§ Problem set
**a)** According to the Protobuf performance article, which three metrics does the post examine?
**b)** Write the continuation of the Protobuf performance article, starting after its final line.
#### Text shown
Protobuf In C# .NET – Part 4 – Performance Comparisons

This is a 4 part series on working with Protobuf in C# .NET. While you can start anywhere in the series, it’s always best to start at the beginning!

Part 1 – Getting Started
Part 2 – Serializing/Deserializing
Part 3 – Using Length Prefixes
Part 4 – Performance Comparisons


We’ve made mention in previous posts to the fact that Protobuf (supposedly) will out perform many other data formats, namely JSON. And while we’ve kind of alluded to the fact it’s “fast” and it’s “small”, we haven’t really jumped into the actual numbers.

This post will take a look across three different metrics :

  • File Size – So just how lightweight is Protobuf?
  • Serialization – How fast can we take a C# object and serialize it into Protobuf or JSON?
  • Deserialization – Given a Protobuf/JSON data format, how fast can we turn it into a C# object?

Let’s jump right in!

File Size Comparisons

Before looking at read/write performance, I actually wanted to compare how large the actual output is between Protobuf and JSON. I set up a really simple test that used the following model :

[ProtoContract]
class Person
{
    [ProtoMember(1)]
    public string FirstName { get; set; }

    [ProtoMember(2)]
    public string LastName { get; set; }

    [ProtoMember(3)]
    public List Emails { get; set; }
}

And I used the following code to create an object, and write it twice. Once with Protobuf and once with JSON :

var person = new Person
{
    FirstName = "Wade",
    LastName = "G", 
    Emails = new List<string>
    {
        "wade.g@gmail.com", 
        "wade@business.com"
########
#### Stored data
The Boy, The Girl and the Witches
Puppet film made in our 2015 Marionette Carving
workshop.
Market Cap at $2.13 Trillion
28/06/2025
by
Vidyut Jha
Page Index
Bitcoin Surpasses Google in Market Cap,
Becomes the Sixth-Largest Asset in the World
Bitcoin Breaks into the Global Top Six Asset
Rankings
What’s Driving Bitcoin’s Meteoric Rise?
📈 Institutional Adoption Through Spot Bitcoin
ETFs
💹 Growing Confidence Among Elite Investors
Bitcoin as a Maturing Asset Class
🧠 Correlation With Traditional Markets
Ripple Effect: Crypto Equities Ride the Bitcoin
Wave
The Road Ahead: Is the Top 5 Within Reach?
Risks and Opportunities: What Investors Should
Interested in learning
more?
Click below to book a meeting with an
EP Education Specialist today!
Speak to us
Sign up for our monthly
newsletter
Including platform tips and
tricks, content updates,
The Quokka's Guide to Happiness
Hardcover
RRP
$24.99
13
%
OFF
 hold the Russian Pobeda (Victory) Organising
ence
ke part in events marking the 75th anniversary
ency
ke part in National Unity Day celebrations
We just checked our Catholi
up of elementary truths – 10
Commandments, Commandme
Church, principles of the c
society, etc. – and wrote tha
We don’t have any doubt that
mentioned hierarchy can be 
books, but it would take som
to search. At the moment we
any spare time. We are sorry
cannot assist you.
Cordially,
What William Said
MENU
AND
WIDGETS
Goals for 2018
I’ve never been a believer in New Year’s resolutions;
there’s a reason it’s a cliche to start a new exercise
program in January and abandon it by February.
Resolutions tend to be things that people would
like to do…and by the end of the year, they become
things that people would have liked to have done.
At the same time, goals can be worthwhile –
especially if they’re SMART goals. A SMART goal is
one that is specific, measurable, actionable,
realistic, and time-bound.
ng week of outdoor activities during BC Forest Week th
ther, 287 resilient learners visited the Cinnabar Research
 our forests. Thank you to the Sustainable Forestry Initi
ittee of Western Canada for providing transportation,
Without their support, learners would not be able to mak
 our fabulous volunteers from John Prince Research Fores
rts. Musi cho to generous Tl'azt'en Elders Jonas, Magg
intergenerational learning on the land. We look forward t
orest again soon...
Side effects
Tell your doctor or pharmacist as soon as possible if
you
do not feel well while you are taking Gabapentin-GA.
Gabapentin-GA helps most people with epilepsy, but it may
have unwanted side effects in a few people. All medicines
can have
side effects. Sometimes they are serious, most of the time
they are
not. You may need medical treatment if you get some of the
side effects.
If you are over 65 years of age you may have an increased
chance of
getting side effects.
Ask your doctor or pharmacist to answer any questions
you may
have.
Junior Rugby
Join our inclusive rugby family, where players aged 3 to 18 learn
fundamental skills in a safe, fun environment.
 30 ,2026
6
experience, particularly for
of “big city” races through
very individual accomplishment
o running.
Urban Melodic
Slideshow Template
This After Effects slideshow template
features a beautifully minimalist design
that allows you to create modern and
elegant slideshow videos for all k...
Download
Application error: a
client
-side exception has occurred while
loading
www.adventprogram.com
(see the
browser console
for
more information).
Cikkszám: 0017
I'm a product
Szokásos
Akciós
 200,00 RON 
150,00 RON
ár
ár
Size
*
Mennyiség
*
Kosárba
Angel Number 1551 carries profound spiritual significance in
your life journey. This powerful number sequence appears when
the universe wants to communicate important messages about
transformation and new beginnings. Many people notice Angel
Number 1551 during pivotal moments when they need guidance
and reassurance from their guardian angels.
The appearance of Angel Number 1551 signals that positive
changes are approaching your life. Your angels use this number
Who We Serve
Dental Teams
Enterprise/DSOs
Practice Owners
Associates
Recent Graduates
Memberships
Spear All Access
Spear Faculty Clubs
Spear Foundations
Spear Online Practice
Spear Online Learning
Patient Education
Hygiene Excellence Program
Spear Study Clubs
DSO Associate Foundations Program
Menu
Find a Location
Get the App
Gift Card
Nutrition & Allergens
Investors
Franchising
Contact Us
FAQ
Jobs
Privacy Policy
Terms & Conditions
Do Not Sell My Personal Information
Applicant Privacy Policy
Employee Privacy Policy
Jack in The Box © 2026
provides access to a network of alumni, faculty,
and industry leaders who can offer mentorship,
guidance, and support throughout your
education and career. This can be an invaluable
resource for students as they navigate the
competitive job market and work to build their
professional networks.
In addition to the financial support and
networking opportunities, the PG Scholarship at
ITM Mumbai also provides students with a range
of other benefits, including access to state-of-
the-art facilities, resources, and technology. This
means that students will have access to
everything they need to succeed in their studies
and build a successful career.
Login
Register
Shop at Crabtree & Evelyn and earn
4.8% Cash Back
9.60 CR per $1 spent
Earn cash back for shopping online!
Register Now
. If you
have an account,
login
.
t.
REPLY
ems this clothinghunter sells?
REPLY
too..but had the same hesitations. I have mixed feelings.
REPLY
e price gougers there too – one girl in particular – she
########
§ Responses in order
**a)** File size, serialization, and deserialization.

**b)**
    }
};

using (var fileStream = File.Create("person.buf"))
{
    Serializer.Serialize(fileStream, person, PrefixStyle.Fixed32);
}

var personString = JsonConvert.SerializeObject(person);
File.WriteAllText("person.json", personString);

The results were :

Format FileSize
Protobuf 46 bytes
JSON 85 bytes

So just by default, Protobuf is almost half the size. Obviously your mileage may vary depending on your data types and even your property names.

That last point is important because while Protobuf has other mechanisms keeping the size down, a big part of it is that all property names are serialized as integers rather than their string form. To illustrate this, I modified the model to look like so :

[ProtoContract]
class Person
{
    [ProtoMember(1)]
    [JsonProperty("1")]
    public string FirstName { get; set; }

    [ProtoMember(2)]
    [JsonProperty("2")]
    public string LastName { get; set; }

    [ProtoMember(3)]
    [JsonProperty("3")]
    public List Emails { get; set; }
}

So now our JSON will be serialized with single digit names as well. When running this, our actual comparison table looks like so :

Format FileSize
Protobuf 46 bytes
JSON 85 bytes
JSON With Digit Properties 65 bytes

So half of the benefits of using Protobuf when it comes to size instantly disappears! For now, I’m not going to use the single digit properties going forward because it’s not illustrative of what happens in the real world with JSON, but it’s an interesting little footnote that you can shrink your disk footprint with just this one simple hack that storage providers hate.

So overall, Protobuf has JSON beat when it comes to file size. That’s no surprise, but what about actual performance when working with objects?

Serialization Performance

Next, let’s take a look at serializing performance. There are a couple of notes on the methodology behind this

  • Because Protobuf serializes to bytes and JSON to strings, I wanted to leave them like that. e.g. I did not take the JSON string, and convert it into bytes as this would artificially create an overhead when there is no need.
  • I kept everything in memory (I did not write to a file etc)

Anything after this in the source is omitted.